* EXERCISE: Scan the data below. Pull out each line where "writing" occurs.

Start of EXERCISE MATERIAL

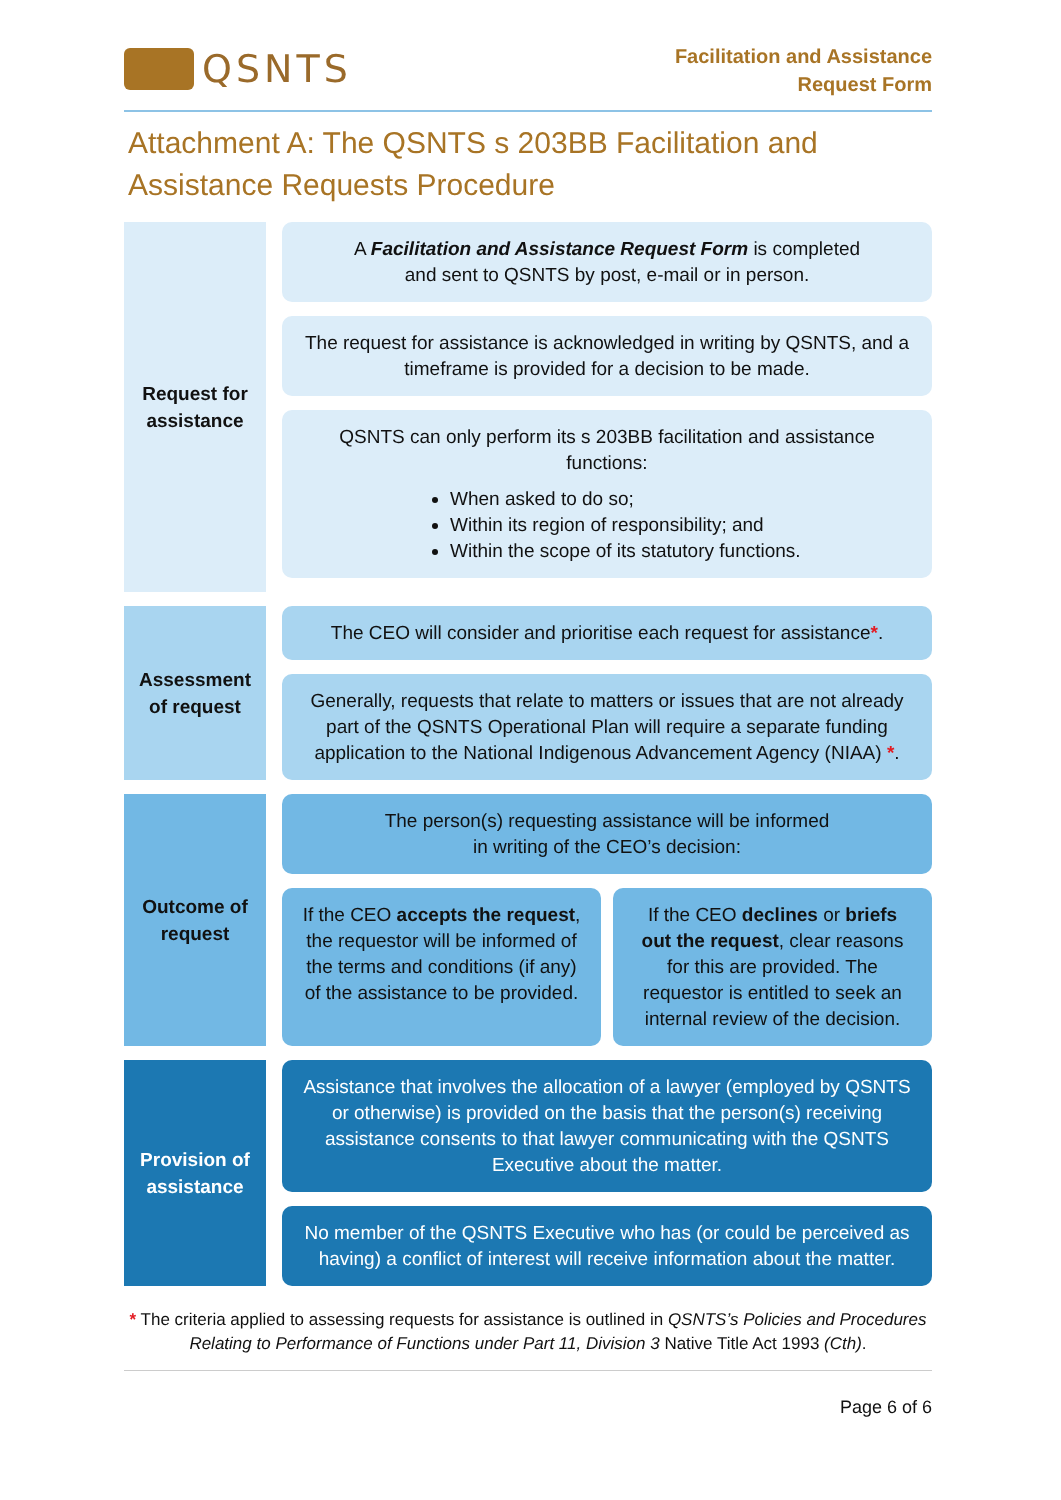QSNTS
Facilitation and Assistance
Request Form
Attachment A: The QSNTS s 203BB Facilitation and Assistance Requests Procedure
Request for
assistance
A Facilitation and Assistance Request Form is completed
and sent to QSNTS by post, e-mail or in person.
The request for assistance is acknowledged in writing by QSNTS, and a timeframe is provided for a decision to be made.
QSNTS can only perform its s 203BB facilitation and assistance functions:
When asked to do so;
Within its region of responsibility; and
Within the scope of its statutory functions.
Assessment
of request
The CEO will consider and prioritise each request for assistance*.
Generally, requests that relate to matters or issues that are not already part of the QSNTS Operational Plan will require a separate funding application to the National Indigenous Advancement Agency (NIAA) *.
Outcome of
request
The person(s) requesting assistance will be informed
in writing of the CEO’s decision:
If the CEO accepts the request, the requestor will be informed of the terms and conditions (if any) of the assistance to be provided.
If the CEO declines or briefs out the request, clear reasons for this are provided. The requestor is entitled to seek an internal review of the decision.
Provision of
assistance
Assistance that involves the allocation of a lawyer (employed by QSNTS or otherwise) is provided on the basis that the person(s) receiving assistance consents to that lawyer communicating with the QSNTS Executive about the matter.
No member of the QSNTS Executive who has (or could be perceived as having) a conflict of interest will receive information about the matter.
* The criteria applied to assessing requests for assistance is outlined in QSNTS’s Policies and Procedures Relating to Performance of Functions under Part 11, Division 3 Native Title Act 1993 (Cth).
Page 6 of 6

End of EXERCISE MATERIAL

* WRITTEN RESPONSE:
The request for assistance is acknowledged in writing by QSNTS, and a timeframe is provided for a decision to be made.
in writing of the CEO’s decision:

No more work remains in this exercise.